Written problem> Copy out the listing below word for word, leaving out the pictures.
[BEGIN]
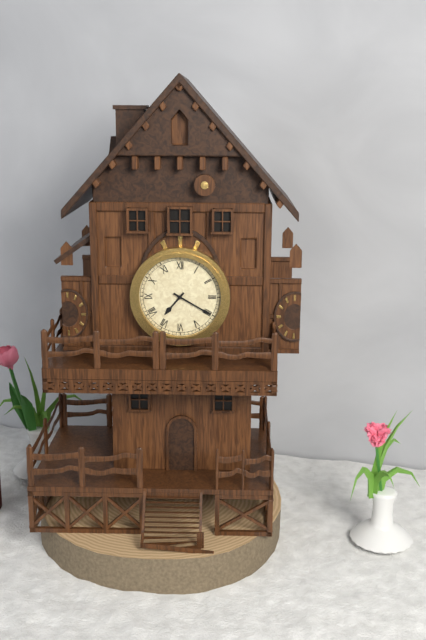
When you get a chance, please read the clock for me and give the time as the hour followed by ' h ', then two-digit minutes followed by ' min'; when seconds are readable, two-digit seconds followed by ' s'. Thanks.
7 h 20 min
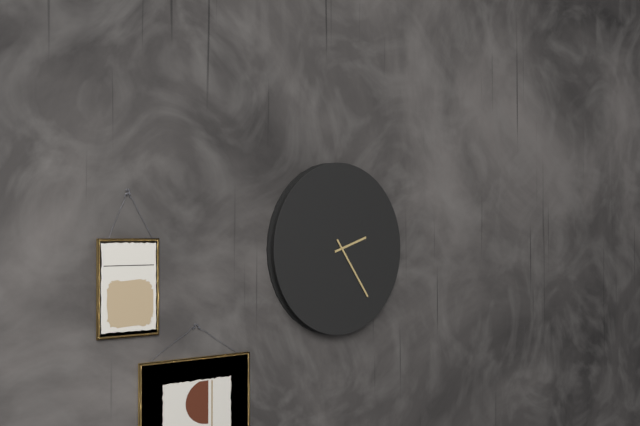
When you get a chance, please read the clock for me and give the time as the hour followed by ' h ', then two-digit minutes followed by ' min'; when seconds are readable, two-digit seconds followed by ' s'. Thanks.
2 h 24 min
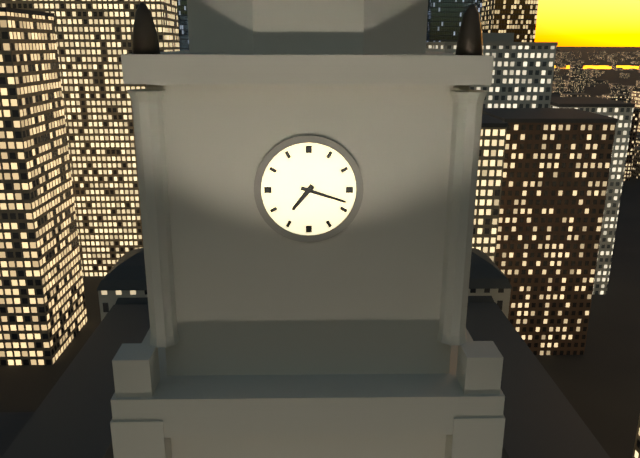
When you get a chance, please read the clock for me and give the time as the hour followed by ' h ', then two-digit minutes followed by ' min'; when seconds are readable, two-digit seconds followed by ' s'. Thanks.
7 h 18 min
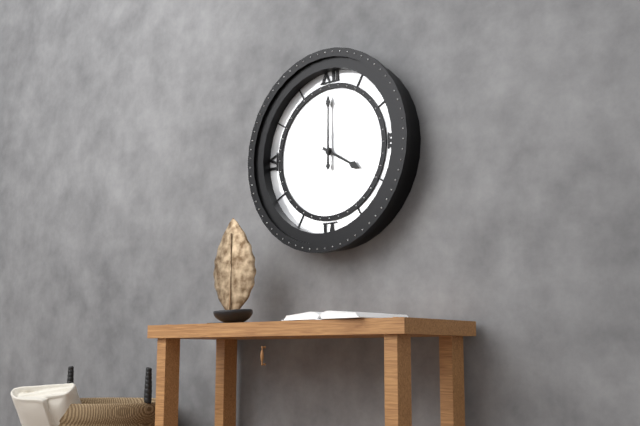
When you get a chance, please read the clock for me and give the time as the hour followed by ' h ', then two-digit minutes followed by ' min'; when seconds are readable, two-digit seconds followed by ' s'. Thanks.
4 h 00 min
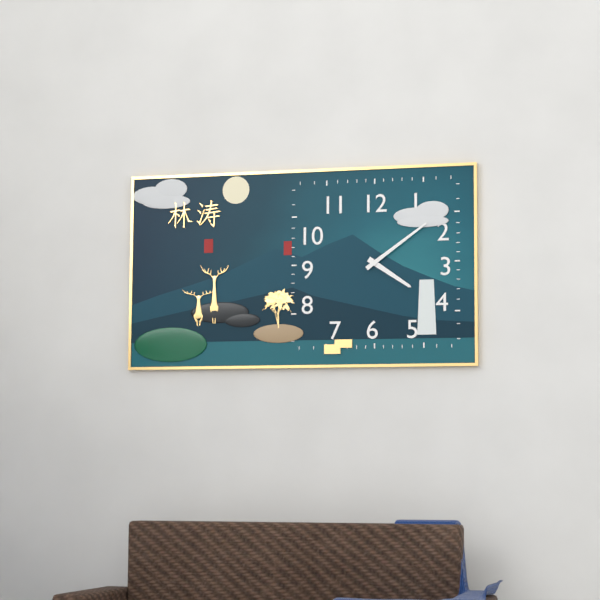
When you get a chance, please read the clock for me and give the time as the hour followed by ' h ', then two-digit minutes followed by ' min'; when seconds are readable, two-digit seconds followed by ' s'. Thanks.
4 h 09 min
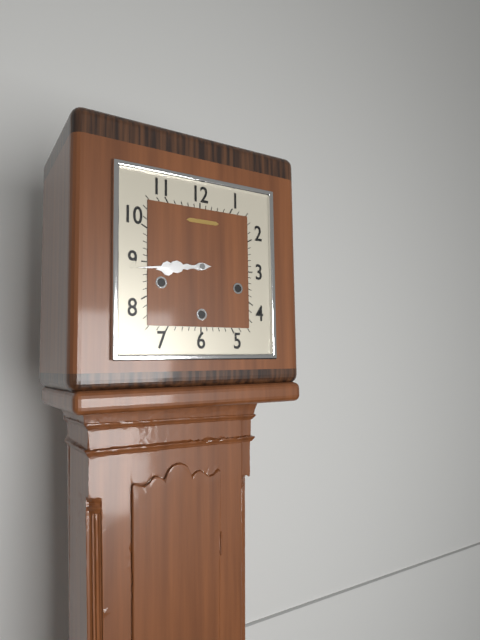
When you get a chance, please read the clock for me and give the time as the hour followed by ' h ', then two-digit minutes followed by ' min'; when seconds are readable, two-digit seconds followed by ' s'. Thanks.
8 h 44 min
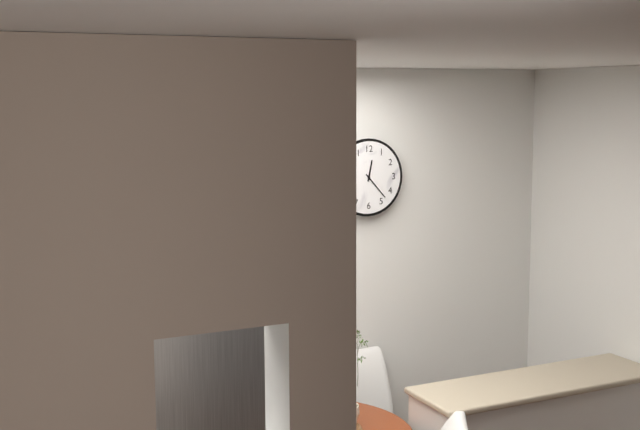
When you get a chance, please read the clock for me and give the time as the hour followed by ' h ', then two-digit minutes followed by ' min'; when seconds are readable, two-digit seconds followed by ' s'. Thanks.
[END]
Finished exercise>
When you get a chance, please read the clock for me and give the time as the hour followed by ' h ', then two-digit minutes followed by ' min'; when seconds are readable, two-digit seconds followed by ' s'. Thanks.
7 h 20 min
When you get a chance, please read the clock for me and give the time as the hour followed by ' h ', then two-digit minutes followed by ' min'; when seconds are readable, two-digit seconds followed by ' s'. Thanks.
2 h 24 min
When you get a chance, please read the clock for me and give the time as the hour followed by ' h ', then two-digit minutes followed by ' min'; when seconds are readable, two-digit seconds followed by ' s'. Thanks.
7 h 18 min
When you get a chance, please read the clock for me and give the time as the hour followed by ' h ', then two-digit minutes followed by ' min'; when seconds are readable, two-digit seconds followed by ' s'. Thanks.
4 h 00 min
When you get a chance, please read the clock for me and give the time as the hour followed by ' h ', then two-digit minutes followed by ' min'; when seconds are readable, two-digit seconds followed by ' s'. Thanks.
4 h 09 min
When you get a chance, please read the clock for me and give the time as the hour followed by ' h ', then two-digit minutes followed by ' min'; when seconds are readable, two-digit seconds followed by ' s'. Thanks.
8 h 44 min
When you get a chance, please read the clock for me and give the time as the hour followed by ' h ', then two-digit minutes followed by ' min'; when seconds are readable, two-digit seconds followed by ' s'. Thanks.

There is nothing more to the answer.